#### PASSAGE SHOWN:
····················

12 For more details about the history of the special U.S.-Japan bilateral frameworks, see
Appendix A.

In 1993, the Clinton Administration negotiated the United States-Japan
Framework for a New Economic Partnership. At the insistence of the Clinton
Administration, “objective criteria” were to be used to determine whether Japan was
fulfilling its obligations under the framework. This element proved highly
controversial, and the two countries never agreed on the role the “objective criteria”
would play or, for that matter, what they would be. Japan did not want to be bound
by what it termed “managed trade.” Nevertheless, by June 1997, the United States
and Japan had addressed, if not resolved, the major issues under the Framework. In
its place, the Clinton Administration got Japan to agree to another, more loosely
shaped format, the Enhanced Initiative on Deregulation and Competition Policy (the
Enhanced Initiative). This format did not have the specific results-oriented elements
of the previous framework.
The Reagan, George H.W. Bush, and Clinton Administrations also negotiated
sector-specific trade issues with Japan outside of the framework format. For
example, the Reagan Administration obtained so-called voluntary export restraint
(VER) agreements under which Japan agreed to limit exports of autos and steel
products to the United States. In 1985, the United States and Japan (along with other
G7 industrialized countries) negotiated the Plaza Accord to promote realignment of
the dollar and the yen. Other agreements were directed at market access in Japan for
constructions services, telecommunications equipment, certain agricultural products,
autos and auto parts, and flat glass, among others.

····················

#### DATASET EXCERPTS:
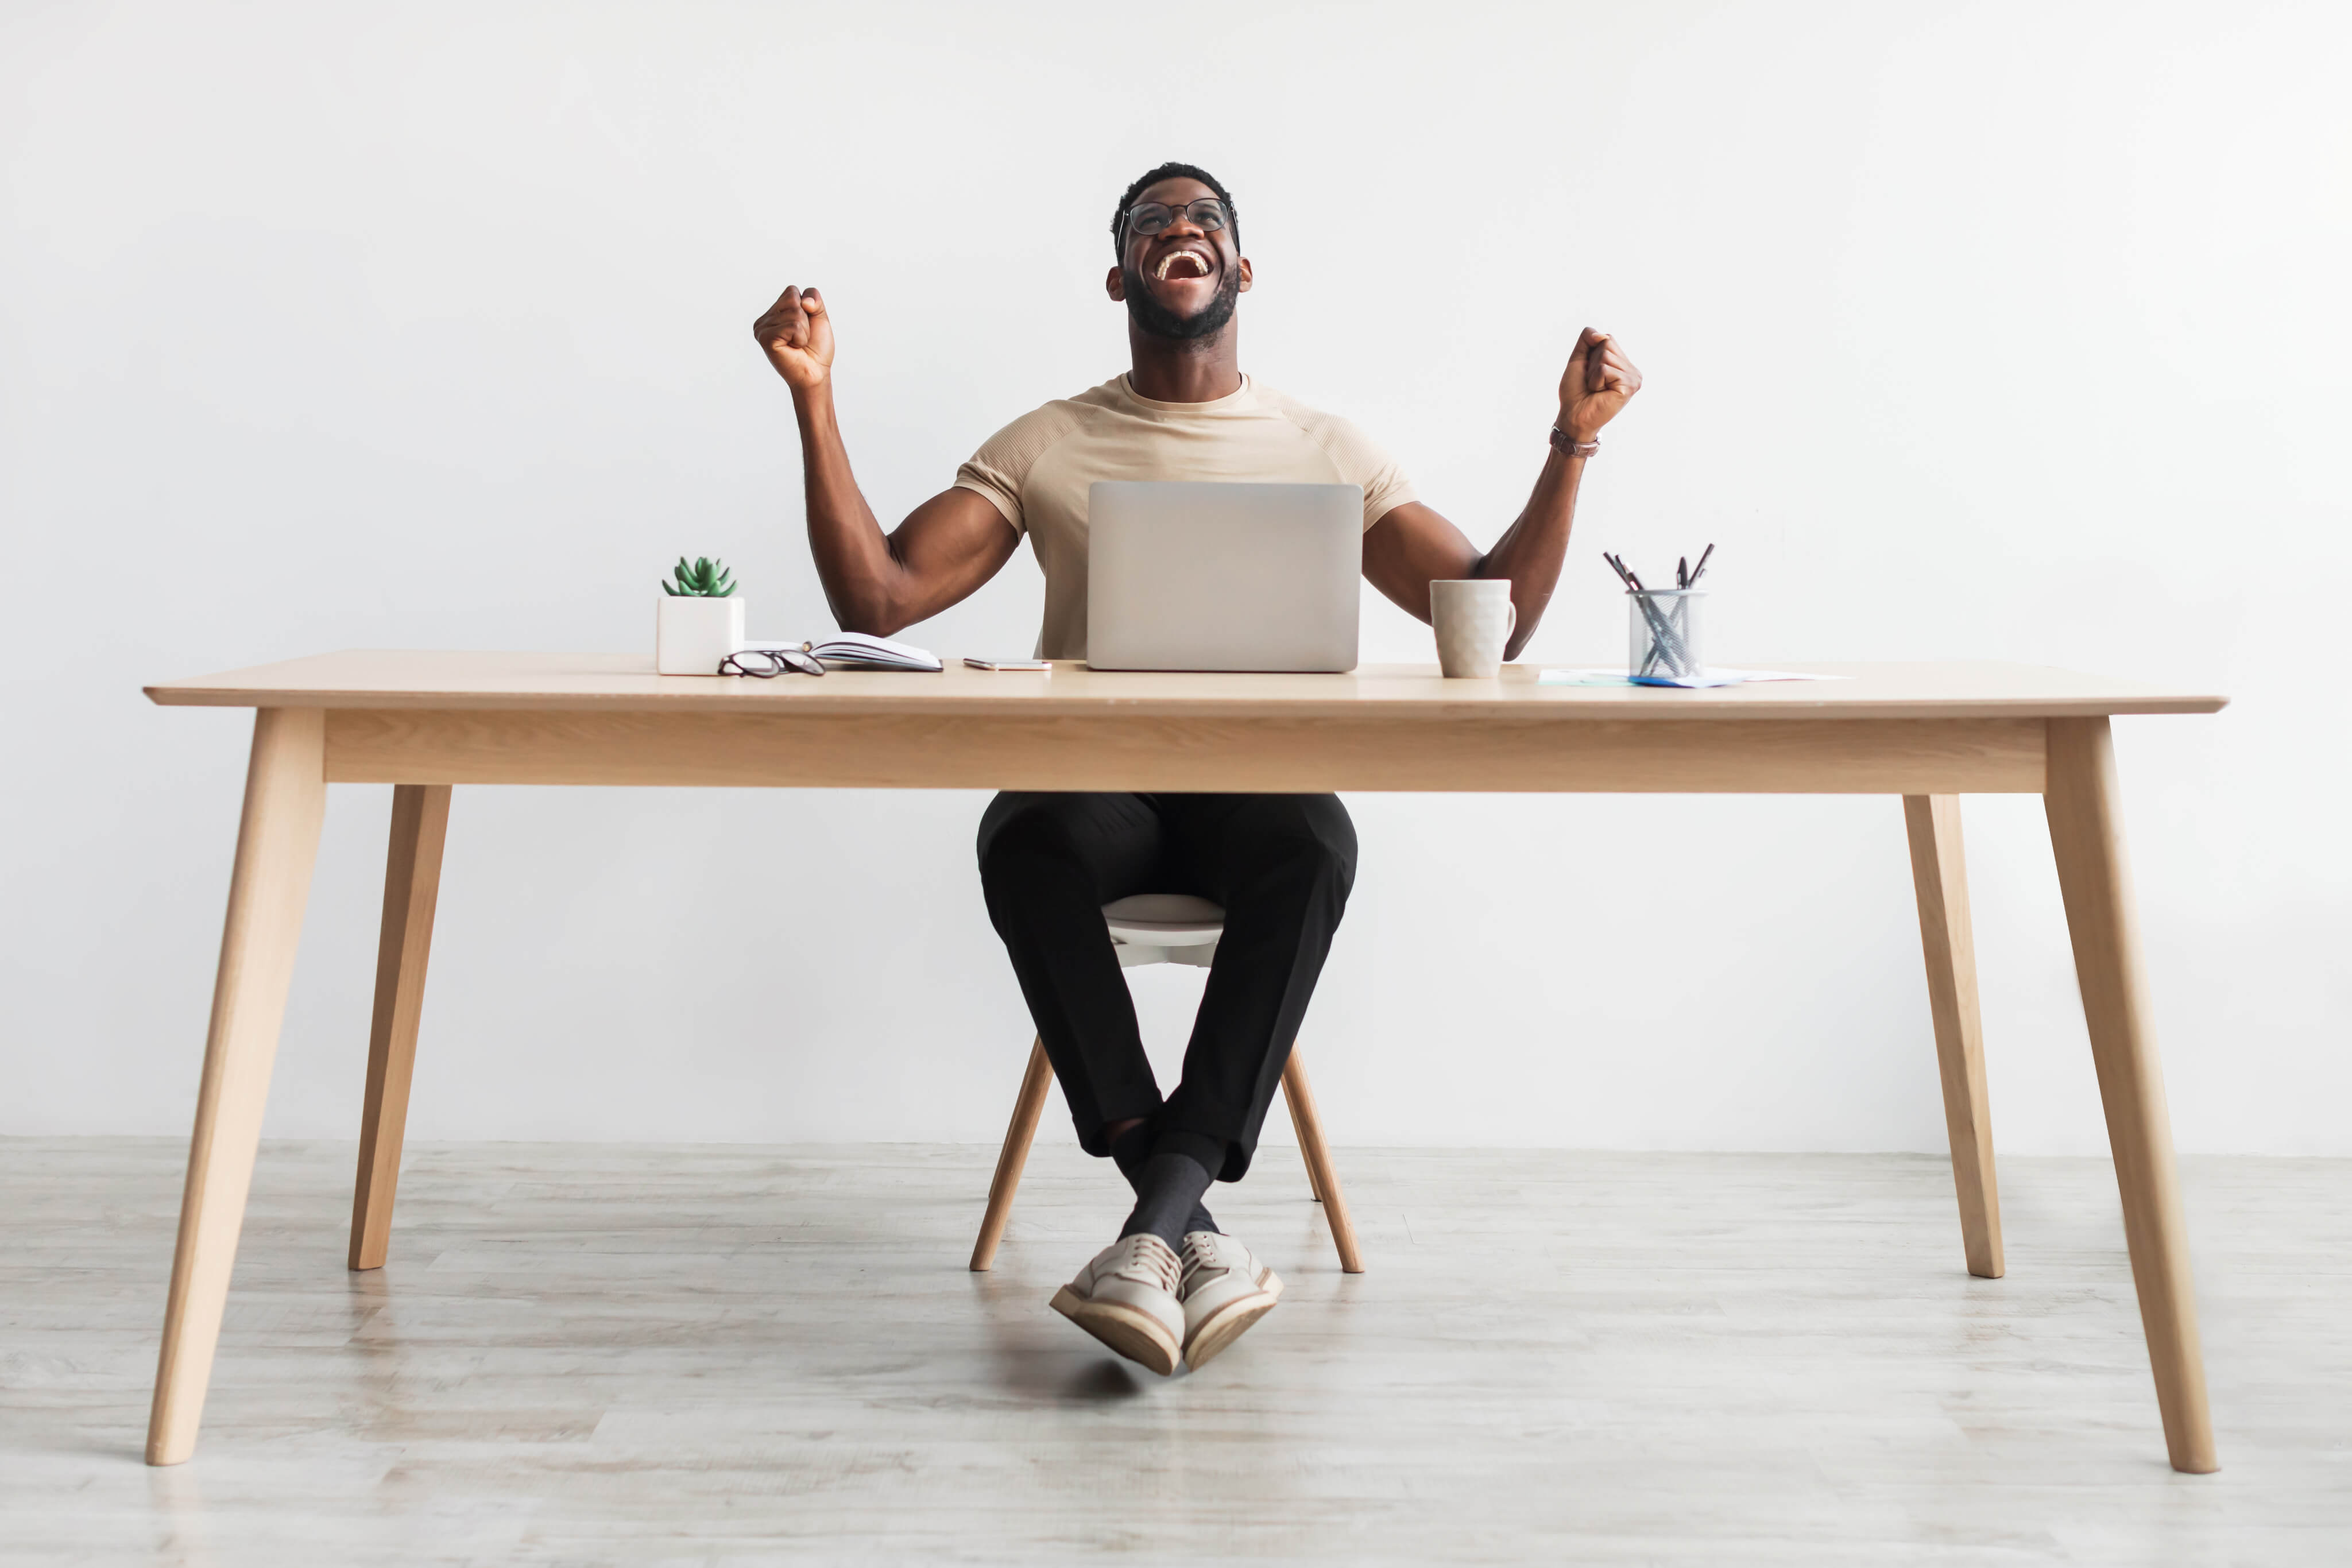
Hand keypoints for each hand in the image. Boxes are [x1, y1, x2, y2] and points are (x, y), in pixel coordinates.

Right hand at [753, 285, 833, 391]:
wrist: (815, 373)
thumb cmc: (816, 348)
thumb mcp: (820, 317)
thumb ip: (815, 299)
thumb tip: (804, 302)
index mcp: (774, 311)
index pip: (792, 291)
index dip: (807, 307)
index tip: (804, 327)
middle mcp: (764, 319)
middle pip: (793, 299)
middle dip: (806, 319)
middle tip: (801, 338)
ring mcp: (762, 328)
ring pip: (795, 312)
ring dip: (804, 330)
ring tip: (798, 344)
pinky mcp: (765, 338)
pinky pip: (793, 326)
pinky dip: (801, 337)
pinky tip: (794, 348)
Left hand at [1558, 327, 1640, 443]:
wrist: (1574, 415)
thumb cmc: (1576, 391)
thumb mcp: (1579, 358)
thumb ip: (1588, 338)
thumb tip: (1601, 336)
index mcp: (1623, 362)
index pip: (1607, 338)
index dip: (1591, 354)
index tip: (1590, 373)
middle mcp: (1631, 369)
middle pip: (1607, 344)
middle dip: (1592, 363)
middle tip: (1592, 382)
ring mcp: (1633, 377)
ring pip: (1605, 356)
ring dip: (1593, 373)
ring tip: (1596, 388)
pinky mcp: (1629, 386)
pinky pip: (1605, 369)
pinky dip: (1595, 380)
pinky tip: (1600, 393)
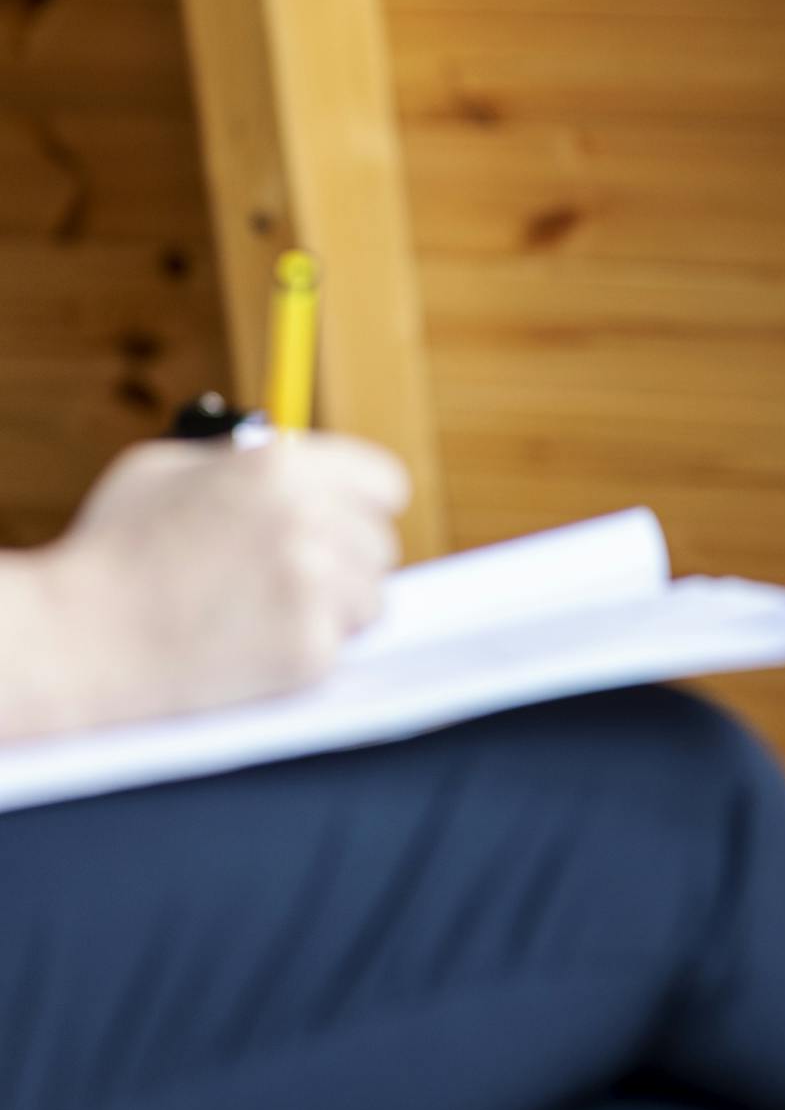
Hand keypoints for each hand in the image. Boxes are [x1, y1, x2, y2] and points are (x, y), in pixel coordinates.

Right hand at [23, 435, 409, 733]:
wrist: (75, 642)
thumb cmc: (111, 555)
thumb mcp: (163, 470)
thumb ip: (239, 460)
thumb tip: (288, 457)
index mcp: (279, 468)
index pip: (384, 484)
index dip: (364, 507)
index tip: (348, 524)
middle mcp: (307, 520)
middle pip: (380, 546)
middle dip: (344, 563)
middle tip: (289, 580)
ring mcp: (313, 586)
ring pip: (370, 600)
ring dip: (332, 611)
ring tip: (262, 614)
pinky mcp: (309, 648)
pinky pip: (341, 647)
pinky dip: (306, 652)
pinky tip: (252, 645)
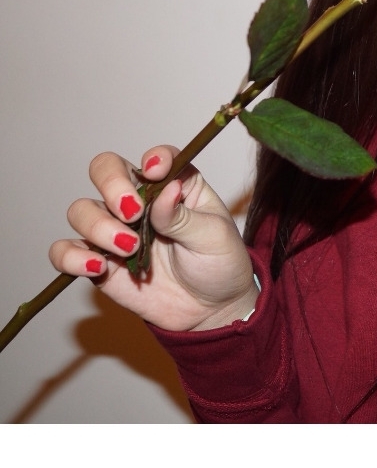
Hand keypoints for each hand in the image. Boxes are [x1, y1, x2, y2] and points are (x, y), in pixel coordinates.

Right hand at [49, 147, 257, 331]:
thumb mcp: (214, 237)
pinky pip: (65, 251)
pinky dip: (71, 256)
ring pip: (81, 210)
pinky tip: (97, 266)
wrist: (211, 309)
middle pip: (105, 170)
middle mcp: (141, 201)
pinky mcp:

····················

#### TASK STATEMENT:
For each statement, say yes or no according to the passage on U.S.-Japan trade negotiations, and quote the words of the passage that decide it. (a) The Clinton Administration negotiated the Framework for a New Economic Partnership in 1993. (b) The Enhanced Initiative kept the results-oriented elements of the earlier framework. (c) Only the United States and Japan negotiated the Plaza Accord. The lines that come after the text are not needed here.

#### SOLUTION FOR THIS EXERCISE:
(a) Yes: "In 1993, the Clinton Administration negotiated the United States-Japan Framework for a New Economic Partnership."
(b) No: "This format did not have the specific results-oriented elements of the previous framework."
(c) No: "the United States and Japan (along with other G7 industrialized countries) negotiated the Plaza Accord"